Yes, it is most likely that Big Tech will want to use these new intimate understandings of each of us to sell us more things or tell us what we want to hear—extending the negative side of current tech and social media. And yes, you could choose to take the route of optimizing yourself—an extended quantified self—but you might also choose suboptimal and trust that new meaning might be found in the interstitial space between what you want and what you didn't know was possible.
The future hasn’t arrived yet so we can dream of many alternatives.
Our dream is to design AI to be a Mind for our Minds—our riff on Steve Job’s metaphor that a computer is a bicycle for our minds. The shift to modern AI means that our computers are no longer just tools we control—they increasingly have to understand, to reason, and make decisions on our behalf. But if these machines will become metaphorical “minds,” we need to decide how much we want them to be minds “for us.”
Our dream is that AI can work for us through a collaborative relationship where AI understands and even anticipates our needs through a deep grasp of our complex context. Our dream is that AI might help us transcend the mundane and experience life more fully.
This dream has three parts:
Metacognitive AI: The most accessible application of AI today is in enhancing our metacognition—our ability to think about our own thinking. This involves AI systems helping us to assess our knowledge state, identify gaps, and understand our own cognitive processes. For instance, an AI could remind you of your previous reactions in similar situations or help prepare you for upcoming challenges based on past behavior.

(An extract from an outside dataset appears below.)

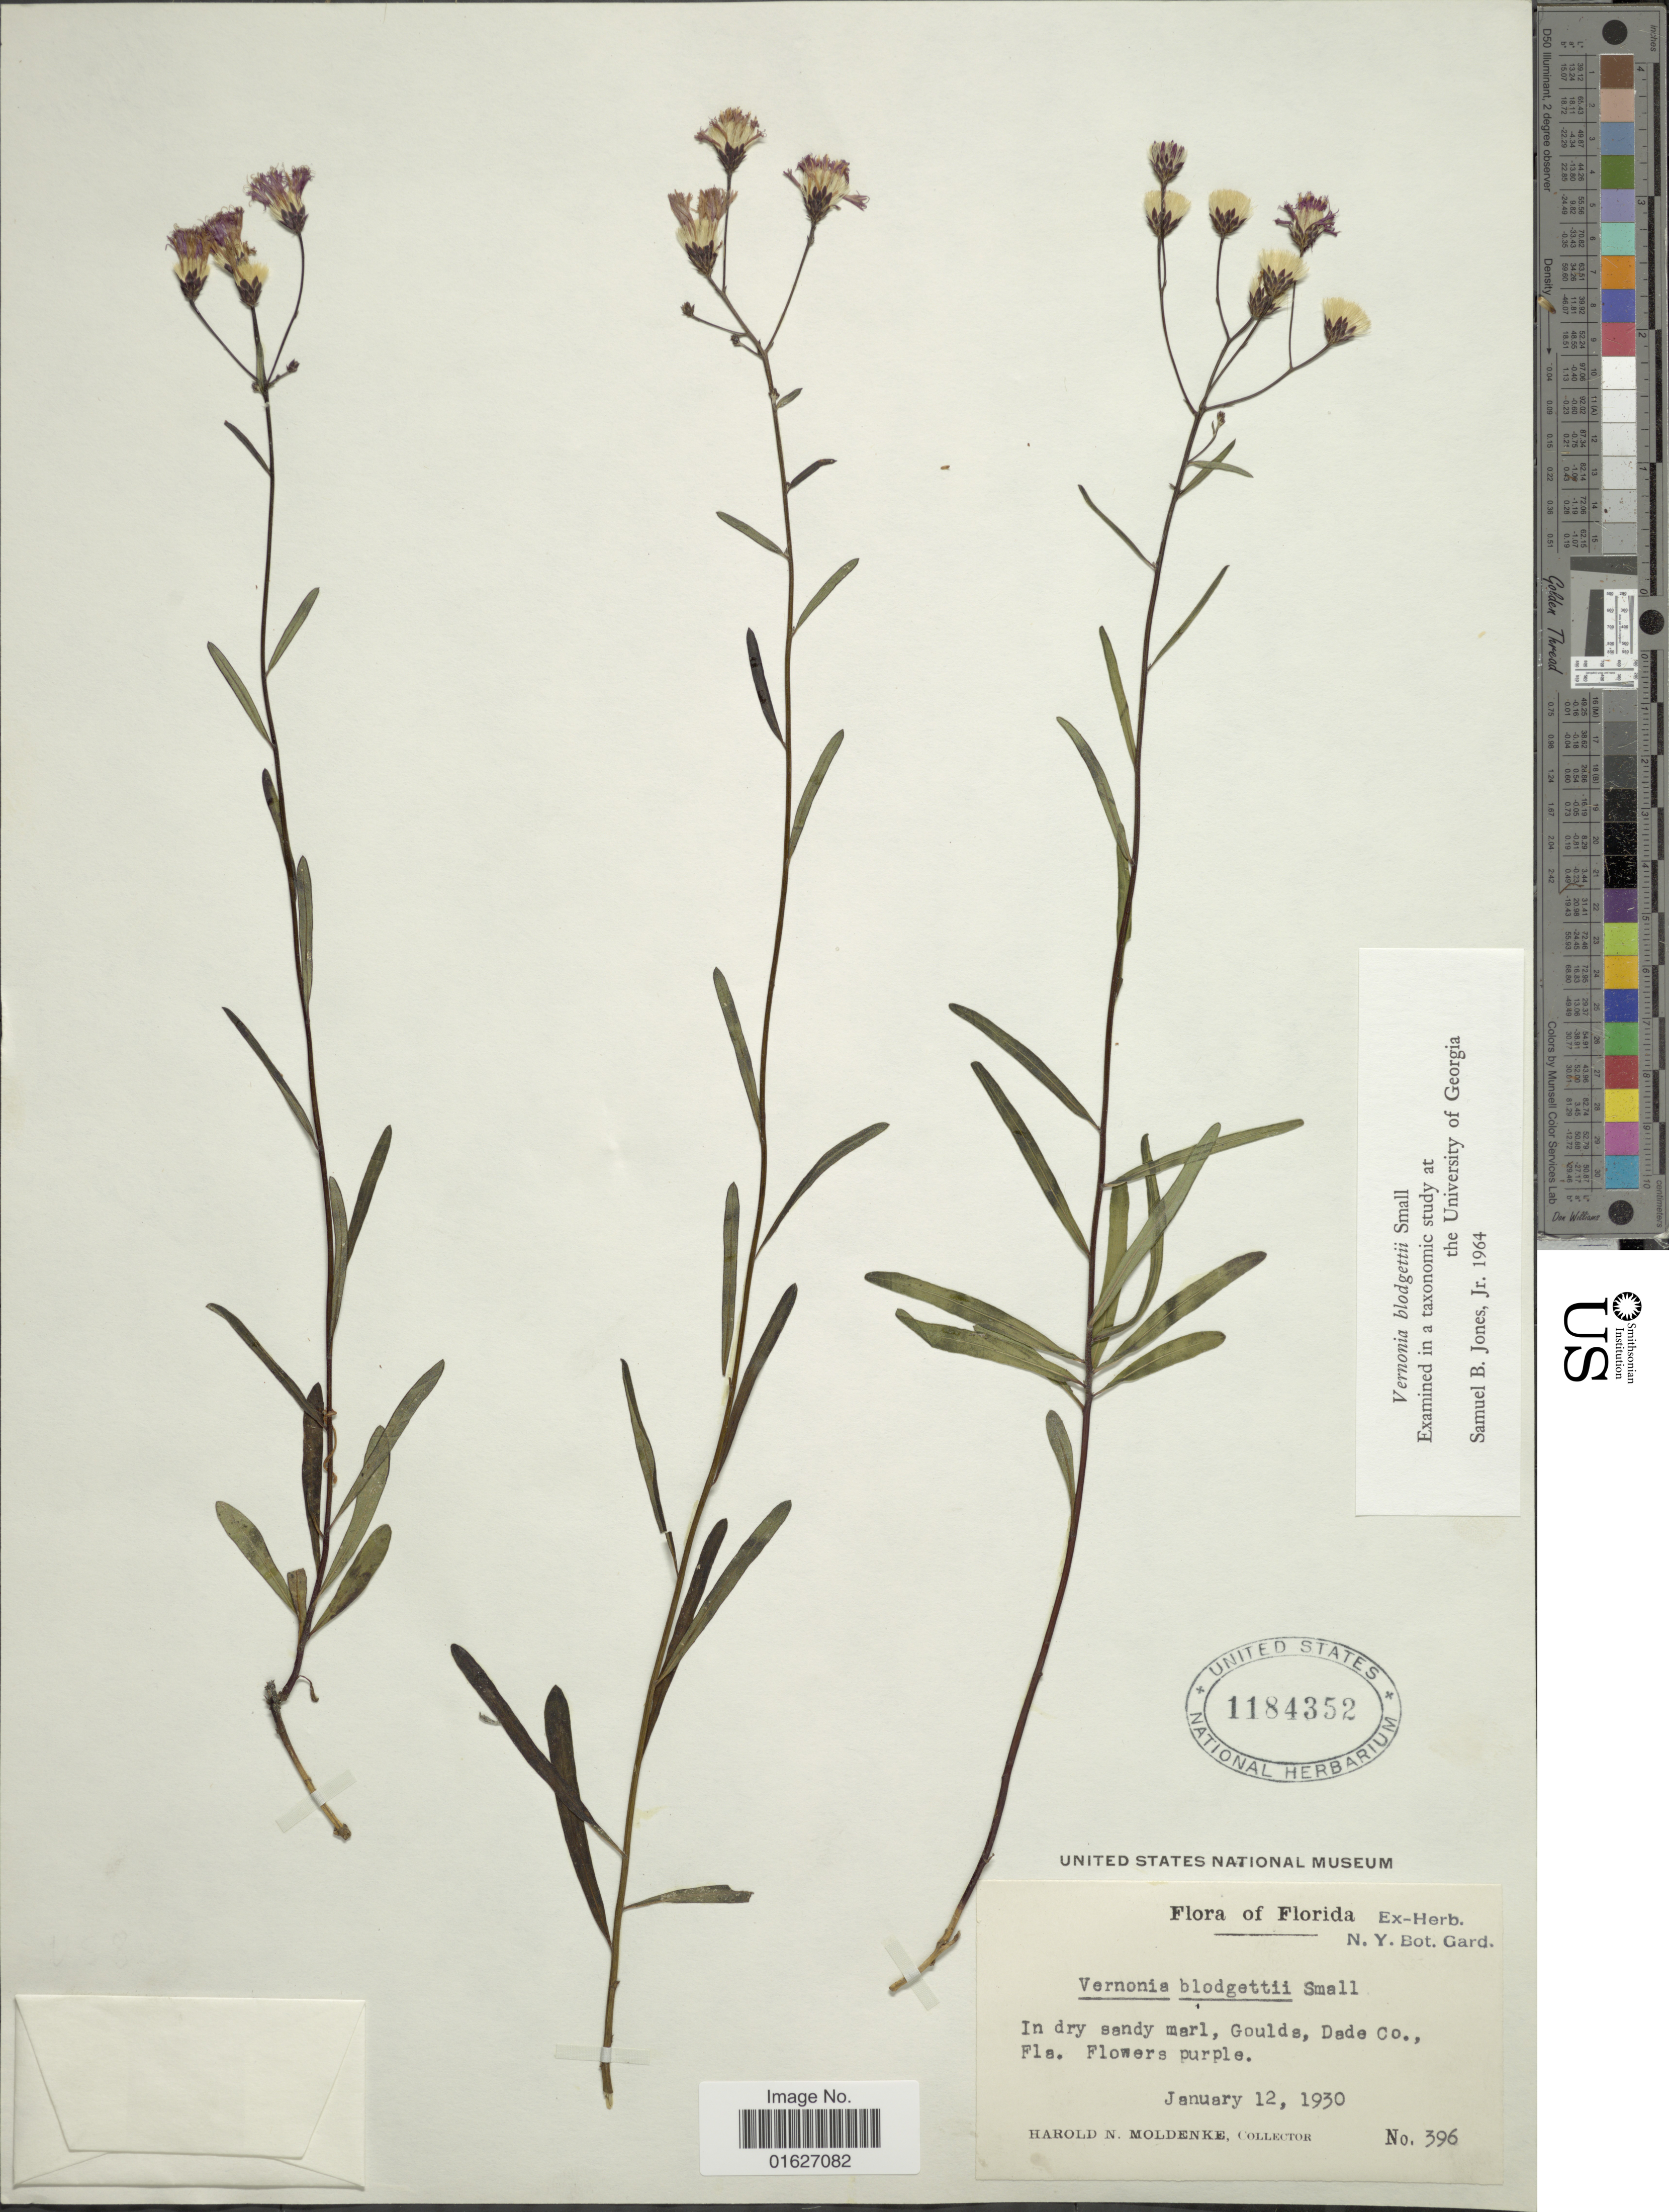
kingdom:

Mindful AI: The next step is for AI to assist in mindfulness—helping us become more aware of our emotions, the people around us, and our environment. On our trip to New Zealand, for example, changes in our itinerary were influenced by both reading a history book and a newfound interest in local botany. Imagine an AI that could suggest activities based on what it understands about your current mood and interests, enhancing your engagement with the world around you.
Meaningful AI: Perhaps the most ambitious and profound aspect is AI's potential to lead us towards a more meaningful life. This goes beyond making recommendations based on algorithms designed to maximize engagement or profit. Instead, it involves creating choices that resonate deeply with our personal values and aspirations. AI that can help us discover emergent values. It's about AI that understands what makes us tick, not just as consumers, but as human beings seeking authenticity and purpose in our lives.
Of course, this is a dream that faces plenty of headwinds. But if we can get it right, if we can create AI that truly understands and supports our authentic selves, I think it might be an AI I would want because it might help me lead a richer, more meaningful life. It might prompt me to question my assumptions, to consider alternative perspectives, to grapple with the big questions of life and meaning that we so often neglect in the busyness of our daily lives.
So here's to dreaming of AI that might help us lead richer, more meaningful lives. May the future of tech be less about clicks and more about context. Less about data and more about depth. And may it always remember that, no matter how smart it gets, it's still dealing with a bunch of messy, complex, beautifully flawed humans.